Provided material
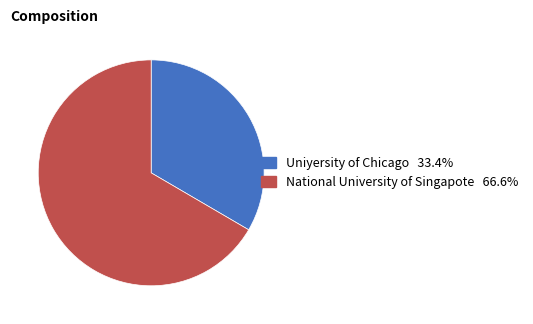

What is the ratio of the value at Uniyersity of Chicago to the value at National University of Singapote?

0.5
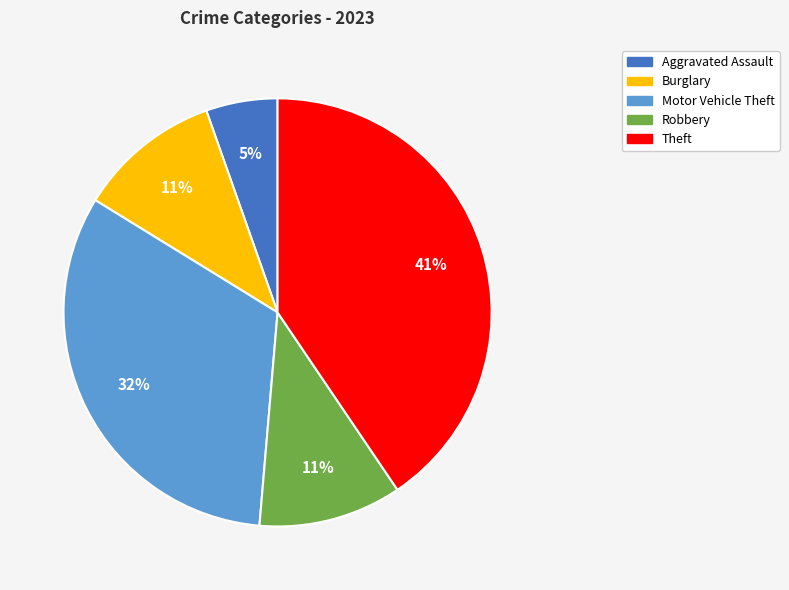

To the nearest percent, what is the average slice percentage?

20%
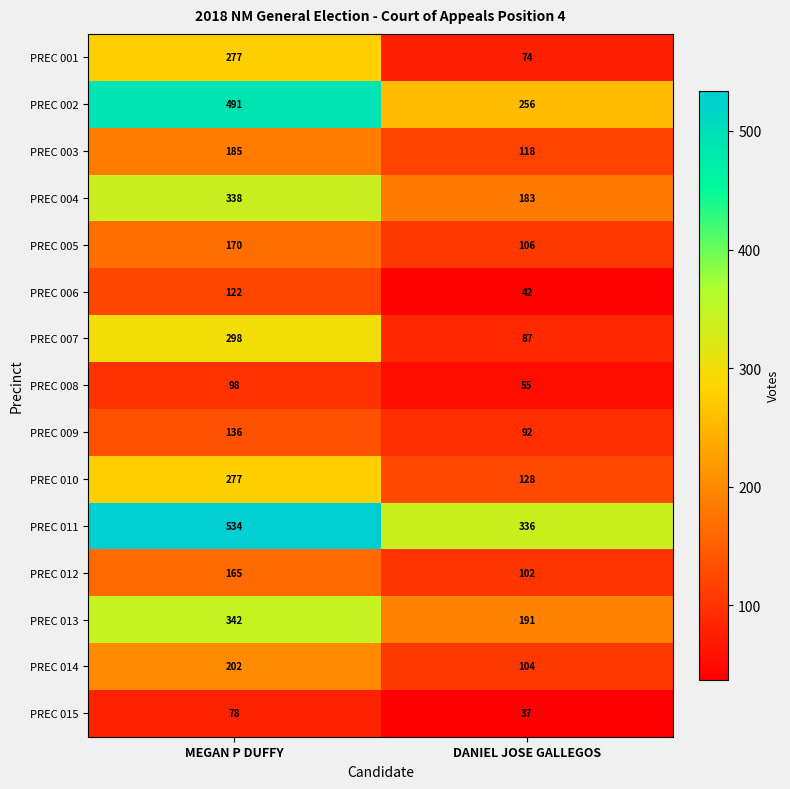

What is the average value of the PREC 014 series?

153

Task to complete
Turn the rows above into a Markdown table with the columns "No." and "Line": number each non-blank line in order and put its text beside the number. Leave out blank lines and the pictures.

Written response
| No. | Line |
|---|---|
| 1 | What is the ratio of the value at Uniyersity of Chicago to the value at National University of Singapote? |
| 2 | 0.5 |
| 3 | To the nearest percent, what is the average slice percentage? |
| 4 | 20% |
| 5 | What is the average value of the PREC 014 series? |
| 6 | 153 |